* **WHAT YOU NEED TO DO**
Return verbatim all lines from the first one in the records to the line with "- wax lump [494, 160, 550, 203]", both ends kept.
◇ ◇ ◇ ◇ ◇
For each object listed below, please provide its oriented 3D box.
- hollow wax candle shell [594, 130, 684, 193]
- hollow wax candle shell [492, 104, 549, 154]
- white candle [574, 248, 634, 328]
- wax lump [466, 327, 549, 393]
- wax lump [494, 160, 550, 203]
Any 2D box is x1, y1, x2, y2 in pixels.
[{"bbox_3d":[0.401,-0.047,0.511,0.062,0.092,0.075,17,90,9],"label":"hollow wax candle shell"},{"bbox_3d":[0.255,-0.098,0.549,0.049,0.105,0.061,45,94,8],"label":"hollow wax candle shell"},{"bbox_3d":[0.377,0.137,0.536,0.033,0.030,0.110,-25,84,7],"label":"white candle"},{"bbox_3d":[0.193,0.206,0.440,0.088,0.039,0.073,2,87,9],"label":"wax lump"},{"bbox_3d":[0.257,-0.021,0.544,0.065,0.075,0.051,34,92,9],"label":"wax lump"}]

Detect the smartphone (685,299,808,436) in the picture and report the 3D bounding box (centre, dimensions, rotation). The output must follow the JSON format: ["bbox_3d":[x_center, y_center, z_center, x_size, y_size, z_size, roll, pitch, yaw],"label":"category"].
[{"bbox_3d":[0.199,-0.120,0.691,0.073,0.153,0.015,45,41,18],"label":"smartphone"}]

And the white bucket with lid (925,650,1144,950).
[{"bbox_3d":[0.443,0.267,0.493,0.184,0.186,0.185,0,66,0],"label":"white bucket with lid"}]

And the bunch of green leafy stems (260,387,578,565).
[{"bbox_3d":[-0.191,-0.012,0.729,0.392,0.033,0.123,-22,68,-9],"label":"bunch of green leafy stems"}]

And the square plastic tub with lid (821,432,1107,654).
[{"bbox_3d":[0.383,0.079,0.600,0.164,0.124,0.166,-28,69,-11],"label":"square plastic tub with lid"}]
◇ ◇ ◇ ◇ ◇
* **OUTPUT OF THE EXERCISE**
For each object listed below, please provide its oriented 3D box.
- hollow wax candle shell [594, 130, 684, 193]
- hollow wax candle shell [492, 104, 549, 154]
- white candle [574, 248, 634, 328]
- wax lump [466, 327, 549, 393]
- wax lump [494, 160, 550, 203]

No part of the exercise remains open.